■ Data provided
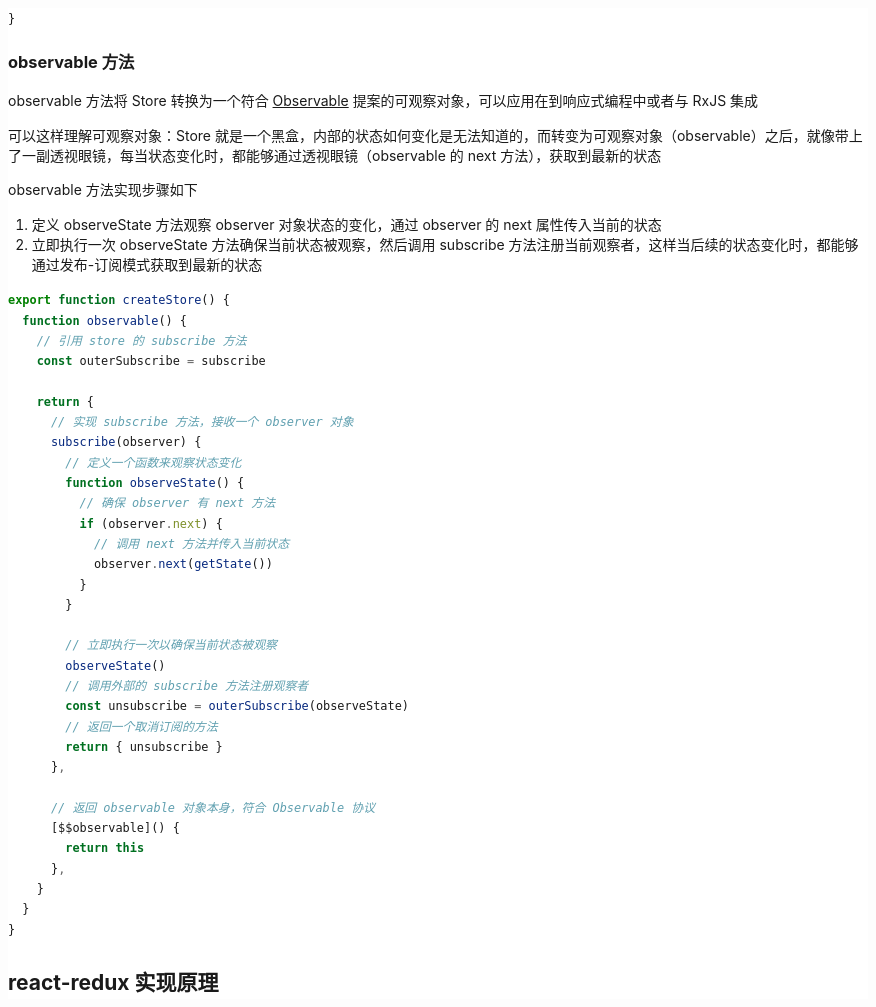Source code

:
 ```ts
}
```

### observable 方法

observable 方法将 Store 转换为一个符合 [Observable](https://tc39.github.io/proposal-observable/) 提案的可观察对象，可以应用在到响应式编程中或者与 RxJS 集成

可以这样理解可观察对象：Store 就是一个黑盒，内部的状态如何变化是无法知道的，而转变为可观察对象（observable）之后，就像带上了一副透视眼镜，每当状态变化时，都能够通过透视眼镜（observable 的 next 方法），获取到最新的状态

observable 方法实现步骤如下

1. 定义 observeState 方法观察 observer 对象状态的变化，通过 observer 的 next 属性传入当前的状态
2. 立即执行一次 observeState 方法确保当前状态被观察，然后调用 subscribe 方法注册当前观察者，这样当后续的状态变化时，都能够通过发布-订阅模式获取到最新的状态

```ts
export function createStore() {
  function observable() {
    // 引用 store 的 subscribe 方法
    const outerSubscribe = subscribe

    return {
      // 实现 subscribe 方法，接收一个 observer 对象
      subscribe(observer) {
        // 定义一个函数来观察状态变化
        function observeState() {
          // 确保 observer 有 next 方法
          if (observer.next) {
            // 调用 next 方法并传入当前状态
            observer.next(getState())
          }
        }

        // 立即执行一次以确保当前状态被观察
        observeState()
        // 调用外部的 subscribe 方法注册观察者
        const unsubscribe = outerSubscribe(observeState)
        // 返回一个取消订阅的方法
        return { unsubscribe }
      },

      // 返回 observable 对象本身，符合 Observable 协议
      [$$observable]() {
        return this
      },
    }
  }
}
```

## react-redux 实现原理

■ Goal of the exercise
All records should be output exactly, with the pictures left out.

■ Written answer
Source code

:
 ```ts
}
```

### observable 方法

observable 方法将 Store 转换为一个符合 [Observable](https://tc39.github.io/proposal-observable/) 提案的可观察对象，可以应用在到响应式编程中或者与 RxJS 集成

可以这样理解可观察对象：Store 就是一个黑盒，内部的状态如何变化是无法知道的，而转变为可观察对象（observable）之后，就像带上了一副透视眼镜，每当状态变化时，都能够通过透视眼镜（observable 的 next 方法），获取到最新的状态

observable 方法实现步骤如下

1. 定义 observeState 方法观察 observer 对象状态的变化，通过 observer 的 next 属性传入当前的状态
2. 立即执行一次 observeState 方法确保当前状态被观察，然后调用 subscribe 方法注册当前观察者，这样当后续的状态变化时，都能够通过发布-订阅模式获取到最新的状态

```ts
export function createStore() {
  function observable() {
    // 引用 store 的 subscribe 方法
    const outerSubscribe = subscribe

    return {
      // 实现 subscribe 方法，接收一个 observer 对象
      subscribe(observer) {
        // 定义一个函数来观察状态变化
        function observeState() {
          // 确保 observer 有 next 方法
          if (observer.next) {
            // 调用 next 方法并传入当前状态
            observer.next(getState())
          }
        }

        // 立即执行一次以确保当前状态被观察
        observeState()
        // 调用外部的 subscribe 方法注册观察者
        const unsubscribe = outerSubscribe(observeState)
        // 返回一个取消订阅的方法
        return { unsubscribe }
      },

      // 返回 observable 对象本身，符合 Observable 协议
      [$$observable]() {
        return this
      },
    }
  }
}
```

## react-redux 实现原理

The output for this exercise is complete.